**Data provided**
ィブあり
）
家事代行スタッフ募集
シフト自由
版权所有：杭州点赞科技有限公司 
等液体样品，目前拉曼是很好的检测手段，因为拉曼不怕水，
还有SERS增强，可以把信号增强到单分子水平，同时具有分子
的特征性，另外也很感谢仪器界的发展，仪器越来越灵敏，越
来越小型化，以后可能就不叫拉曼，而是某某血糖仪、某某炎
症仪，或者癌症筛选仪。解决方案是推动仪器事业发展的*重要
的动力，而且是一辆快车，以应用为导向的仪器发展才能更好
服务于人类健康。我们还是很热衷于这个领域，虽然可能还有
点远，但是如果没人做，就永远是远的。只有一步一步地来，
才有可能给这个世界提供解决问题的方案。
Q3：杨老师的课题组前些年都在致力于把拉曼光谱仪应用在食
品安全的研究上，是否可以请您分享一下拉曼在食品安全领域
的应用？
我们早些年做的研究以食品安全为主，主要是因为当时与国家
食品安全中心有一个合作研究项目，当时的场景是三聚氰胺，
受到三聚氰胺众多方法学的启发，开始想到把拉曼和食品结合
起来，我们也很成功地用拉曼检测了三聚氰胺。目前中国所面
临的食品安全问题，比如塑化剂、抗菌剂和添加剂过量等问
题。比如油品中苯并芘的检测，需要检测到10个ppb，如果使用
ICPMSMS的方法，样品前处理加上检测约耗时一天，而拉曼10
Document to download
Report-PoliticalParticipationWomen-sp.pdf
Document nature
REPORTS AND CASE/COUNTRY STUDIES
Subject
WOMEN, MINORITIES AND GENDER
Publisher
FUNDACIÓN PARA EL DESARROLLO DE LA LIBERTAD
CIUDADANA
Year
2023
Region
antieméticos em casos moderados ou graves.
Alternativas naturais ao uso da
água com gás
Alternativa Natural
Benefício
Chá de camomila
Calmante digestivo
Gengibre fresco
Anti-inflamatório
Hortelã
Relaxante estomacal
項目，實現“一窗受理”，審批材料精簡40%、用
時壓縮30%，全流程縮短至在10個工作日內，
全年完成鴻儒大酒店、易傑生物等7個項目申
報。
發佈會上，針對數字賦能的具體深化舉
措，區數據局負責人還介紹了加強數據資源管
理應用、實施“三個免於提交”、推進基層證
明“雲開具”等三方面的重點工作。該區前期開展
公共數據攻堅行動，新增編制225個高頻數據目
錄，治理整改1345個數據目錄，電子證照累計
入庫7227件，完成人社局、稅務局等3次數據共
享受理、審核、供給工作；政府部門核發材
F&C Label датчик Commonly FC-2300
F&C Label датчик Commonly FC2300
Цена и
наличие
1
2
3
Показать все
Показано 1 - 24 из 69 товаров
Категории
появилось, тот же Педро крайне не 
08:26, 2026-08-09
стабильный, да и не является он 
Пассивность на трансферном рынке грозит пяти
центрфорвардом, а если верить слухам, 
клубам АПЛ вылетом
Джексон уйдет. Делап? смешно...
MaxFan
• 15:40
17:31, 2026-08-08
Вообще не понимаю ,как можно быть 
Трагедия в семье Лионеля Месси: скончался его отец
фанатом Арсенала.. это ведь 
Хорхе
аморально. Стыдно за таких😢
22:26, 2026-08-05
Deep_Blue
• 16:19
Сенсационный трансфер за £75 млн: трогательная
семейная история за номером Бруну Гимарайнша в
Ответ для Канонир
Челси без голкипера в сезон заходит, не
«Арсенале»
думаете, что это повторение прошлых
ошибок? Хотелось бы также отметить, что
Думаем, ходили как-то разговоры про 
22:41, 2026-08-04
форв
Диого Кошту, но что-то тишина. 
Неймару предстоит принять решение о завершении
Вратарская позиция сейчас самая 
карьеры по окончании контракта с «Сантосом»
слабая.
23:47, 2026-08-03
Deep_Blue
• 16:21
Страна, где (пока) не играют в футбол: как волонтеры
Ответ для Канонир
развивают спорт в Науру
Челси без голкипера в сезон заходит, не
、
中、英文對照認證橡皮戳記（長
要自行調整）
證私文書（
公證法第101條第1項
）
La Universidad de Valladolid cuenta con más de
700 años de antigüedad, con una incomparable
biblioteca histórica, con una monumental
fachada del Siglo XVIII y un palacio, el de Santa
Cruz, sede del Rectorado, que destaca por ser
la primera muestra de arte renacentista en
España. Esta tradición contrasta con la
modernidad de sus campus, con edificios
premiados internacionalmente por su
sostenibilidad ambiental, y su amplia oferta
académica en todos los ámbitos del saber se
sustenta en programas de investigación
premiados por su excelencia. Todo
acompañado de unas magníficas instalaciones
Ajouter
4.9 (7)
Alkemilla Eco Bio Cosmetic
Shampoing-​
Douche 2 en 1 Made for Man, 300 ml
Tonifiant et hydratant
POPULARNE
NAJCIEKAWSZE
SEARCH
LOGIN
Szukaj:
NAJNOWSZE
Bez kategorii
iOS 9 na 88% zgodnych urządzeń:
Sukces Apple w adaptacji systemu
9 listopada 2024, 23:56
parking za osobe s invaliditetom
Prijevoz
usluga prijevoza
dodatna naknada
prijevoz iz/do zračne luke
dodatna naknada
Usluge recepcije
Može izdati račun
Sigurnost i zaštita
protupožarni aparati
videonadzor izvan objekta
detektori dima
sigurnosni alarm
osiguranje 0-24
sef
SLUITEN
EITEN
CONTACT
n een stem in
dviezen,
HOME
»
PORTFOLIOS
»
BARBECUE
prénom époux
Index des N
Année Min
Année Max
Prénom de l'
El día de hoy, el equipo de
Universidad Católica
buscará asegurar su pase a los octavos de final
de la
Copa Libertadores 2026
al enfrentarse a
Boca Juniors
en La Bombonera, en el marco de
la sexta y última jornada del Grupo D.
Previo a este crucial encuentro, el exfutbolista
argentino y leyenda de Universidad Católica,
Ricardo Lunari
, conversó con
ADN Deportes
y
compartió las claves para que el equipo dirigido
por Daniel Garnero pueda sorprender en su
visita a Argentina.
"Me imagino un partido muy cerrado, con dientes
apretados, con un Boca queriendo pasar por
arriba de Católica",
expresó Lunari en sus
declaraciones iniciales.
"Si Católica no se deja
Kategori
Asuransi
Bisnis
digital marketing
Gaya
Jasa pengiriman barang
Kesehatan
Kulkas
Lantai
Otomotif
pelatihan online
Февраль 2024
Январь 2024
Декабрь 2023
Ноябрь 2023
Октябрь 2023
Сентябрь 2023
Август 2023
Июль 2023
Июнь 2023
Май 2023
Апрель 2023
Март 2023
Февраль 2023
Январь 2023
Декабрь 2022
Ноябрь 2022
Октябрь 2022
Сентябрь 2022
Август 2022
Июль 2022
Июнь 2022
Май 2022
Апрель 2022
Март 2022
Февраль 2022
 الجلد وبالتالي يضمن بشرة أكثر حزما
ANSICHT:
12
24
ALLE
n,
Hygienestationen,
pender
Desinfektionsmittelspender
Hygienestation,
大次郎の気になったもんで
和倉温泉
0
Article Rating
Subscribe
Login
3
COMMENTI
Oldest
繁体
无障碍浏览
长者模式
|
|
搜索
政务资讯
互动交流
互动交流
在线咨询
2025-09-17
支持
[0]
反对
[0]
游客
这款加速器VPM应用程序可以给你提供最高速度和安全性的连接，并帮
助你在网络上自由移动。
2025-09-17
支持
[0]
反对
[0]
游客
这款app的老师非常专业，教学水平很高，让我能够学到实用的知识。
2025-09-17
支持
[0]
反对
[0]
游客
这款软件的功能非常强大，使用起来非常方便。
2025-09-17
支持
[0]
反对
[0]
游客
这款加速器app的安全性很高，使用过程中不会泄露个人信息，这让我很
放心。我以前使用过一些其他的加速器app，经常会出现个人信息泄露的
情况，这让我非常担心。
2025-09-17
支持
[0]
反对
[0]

**To do**
Set down the full listing. Keep every line exact.

**Answer area**
ィブあり
）
家事代行スタッフ募集
シフト自由
版权所有：杭州点赞科技有限公司 
等液体样品，目前拉曼是很好的检测手段，因为拉曼不怕水，
还有SERS增强，可以把信号增强到单分子水平，同时具有分子
的特征性，另外也很感谢仪器界的发展，仪器越来越灵敏，越
来越小型化，以后可能就不叫拉曼，而是某某血糖仪、某某炎
症仪，或者癌症筛选仪。解决方案是推动仪器事业发展的*重要
的动力，而且是一辆快车，以应用为导向的仪器发展才能更好
服务于人类健康。我们还是很热衷于这个领域，虽然可能还有
点远，但是如果没人做，就永远是远的。只有一步一步地来，
才有可能给这个世界提供解决问题的方案。
Q3：杨老师的课题组前些年都在致力于把拉曼光谱仪应用在食
品安全的研究上，是否可以请您分享一下拉曼在食品安全领域
的应用？
我们早些年做的研究以食品安全为主，主要是因为当时与国家
食品安全中心有一个合作研究项目，当时的场景是三聚氰胺，
受到三聚氰胺众多方法学的启发，开始想到把拉曼和食品结合
起来，我们也很成功地用拉曼检测了三聚氰胺。目前中国所面
临的食品安全问题，比如塑化剂、抗菌剂和添加剂过量等问
题。比如油品中苯并芘的检测，需要检测到10个ppb，如果使用
ICPMSMS的方法，样品前处理加上检测约耗时一天，而拉曼10
Document to download
Report-PoliticalParticipationWomen-sp.pdf
Document nature
REPORTS AND CASE/COUNTRY STUDIES
Subject
WOMEN, MINORITIES AND GENDER
Publisher
FUNDACIÓN PARA EL DESARROLLO DE LA LIBERTAD
CIUDADANA
Year
2023
Region
antieméticos em casos moderados ou graves.
Alternativas naturais ao uso da
água com gás
Alternativa Natural
Benefício
Chá de camomila
Calmante digestivo
Gengibre fresco
Anti-inflamatório
Hortelã
Relaxante estomacal
項目，實現“一窗受理”，審批材料精簡40%、用
時壓縮30%，全流程縮短至在10個工作日內，
全年完成鴻儒大酒店、易傑生物等7個項目申
報。
發佈會上，針對數字賦能的具體深化舉
措，區數據局負責人還介紹了加強數據資源管
理應用、實施“三個免於提交”、推進基層證
明“雲開具”等三方面的重點工作。該區前期開展
公共數據攻堅行動，新增編制225個高頻數據目
錄，治理整改1345個數據目錄，電子證照累計
入庫7227件，完成人社局、稅務局等3次數據共
享受理、審核、供給工作；政府部門核發材
F&C Label датчик Commonly FC-2300
F&C Label датчик Commonly FC2300
Цена и
наличие
1
2
3
Показать все
Показано 1 - 24 из 69 товаров
Категории
появилось, тот же Педро крайне не 
08:26, 2026-08-09
стабильный, да и не является он 
Пассивность на трансферном рынке грозит пяти
центрфорвардом, а если верить слухам, 
клубам АПЛ вылетом
Джексон уйдет. Делап? смешно...
MaxFan
• 15:40
17:31, 2026-08-08
Вообще не понимаю ,как можно быть 
Трагедия в семье Лионеля Месси: скончался его отец
фанатом Арсенала.. это ведь 
Хорхе
аморально. Стыдно за таких😢
22:26, 2026-08-05
Deep_Blue
• 16:19
Сенсационный трансфер за £75 млн: трогательная
семейная история за номером Бруну Гимарайнша в
Ответ для Канонир
Челси без голкипера в сезон заходит, не
«Арсенале»
думаете, что это повторение прошлых
ошибок? Хотелось бы также отметить, что
Думаем, ходили как-то разговоры про 
22:41, 2026-08-04
форв
Диого Кошту, но что-то тишина. 
Неймару предстоит принять решение о завершении
Вратарская позиция сейчас самая 
карьеры по окончании контракта с «Сантосом»
слабая.
23:47, 2026-08-03
Deep_Blue
• 16:21
Страна, где (пока) не играют в футбол: как волонтеры
Ответ для Канонир
развивают спорт в Науру
Челси без голкипера в сезон заходит, не
、
中、英文對照認證橡皮戳記（長
要自行調整）
證私文書（
公證法第101條第1項
）
La Universidad de Valladolid cuenta con más de
700 años de antigüedad, con una incomparable
biblioteca histórica, con una monumental
fachada del Siglo XVIII y un palacio, el de Santa
Cruz, sede del Rectorado, que destaca por ser
la primera muestra de arte renacentista en
España. Esta tradición contrasta con la
modernidad de sus campus, con edificios
premiados internacionalmente por su
sostenibilidad ambiental, y su amplia oferta
académica en todos los ámbitos del saber se
sustenta en programas de investigación
premiados por su excelencia. Todo
acompañado de unas magníficas instalaciones
Ajouter
4.9 (7)
Alkemilla Eco Bio Cosmetic
Shampoing-​
Douche 2 en 1 Made for Man, 300 ml
Tonifiant et hydratant
POPULARNE
NAJCIEKAWSZE
SEARCH
LOGIN
Szukaj:
NAJNOWSZE
Bez kategorii
iOS 9 na 88% zgodnych urządzeń:
Sukces Apple w adaptacji systemu
9 listopada 2024, 23:56
parking za osobe s invaliditetom
Prijevoz
usluga prijevoza
dodatna naknada
prijevoz iz/do zračne luke
dodatna naknada
Usluge recepcije
Može izdati račun
Sigurnost i zaštita
protupožarni aparati
videonadzor izvan objekta
detektori dima
sigurnosni alarm
osiguranje 0-24
sef
SLUITEN
EITEN
CONTACT
n een stem in
dviezen,
HOME
»
PORTFOLIOS
»
BARBECUE
prénom époux
Index des N
Année Min
Année Max
Prénom de l'
El día de hoy, el equipo de
Universidad Católica
buscará asegurar su pase a los octavos de final
de la
Copa Libertadores 2026
al enfrentarse a
Boca Juniors
en La Bombonera, en el marco de
la sexta y última jornada del Grupo D.
Previo a este crucial encuentro, el exfutbolista
argentino y leyenda de Universidad Católica,
Ricardo Lunari
, conversó con
ADN Deportes
y
compartió las claves para que el equipo dirigido
por Daniel Garnero pueda sorprender en su
visita a Argentina.
"Me imagino un partido muy cerrado, con dientes
apretados, con un Boca queriendo pasar por
arriba de Católica",
expresó Lunari en sus
declaraciones iniciales.
"Si Católica no se deja
Kategori
Asuransi
Bisnis
digital marketing
Gaya
Jasa pengiriman barang
Kesehatan
Kulkas
Lantai
Otomotif
pelatihan online
Февраль 2024
Январь 2024
Декабрь 2023
Ноябрь 2023
Октябрь 2023
Сентябрь 2023
Август 2023
Июль 2023
Июнь 2023
Май 2023
Апрель 2023
Март 2023
Февраль 2023
Январь 2023
Декабрь 2022
Ноябрь 2022
Октябрь 2022
Сентябрь 2022
Август 2022
Июль 2022
Июнь 2022
Май 2022
Апрель 2022
Март 2022
Февраль 2022
 الجلد وبالتالي يضمن بشرة أكثر حزما
ANSICHT:
12
24
ALLE
n,
Hygienestationen,
pender
Desinfektionsmittelspender
Hygienestation,
大次郎の気になったもんで
和倉温泉
0
Article Rating
Subscribe
Login
3
COMMENTI
Oldest
繁体
无障碍浏览
长者模式
|
|
搜索
政务资讯
互动交流
互动交流
在线咨询
2025-09-17
支持
[0]
反对
[0]
游客
这款加速器VPM应用程序可以给你提供最高速度和安全性的连接，并帮
助你在网络上自由移动。
2025-09-17
支持
[0]
反对
[0]
游客
这款app的老师非常专业，教学水平很高，让我能够学到实用的知识。
2025-09-17
支持
[0]
反对
[0]
游客
这款软件的功能非常强大，使用起来非常方便。
2025-09-17
支持
[0]
反对
[0]
游客
这款加速器app的安全性很高，使用过程中不会泄露个人信息，这让我很
放心。我以前使用过一些其他的加速器app，经常会出现个人信息泄露的
情况，这让我非常担心。
2025-09-17
支持
[0]
反对
[0]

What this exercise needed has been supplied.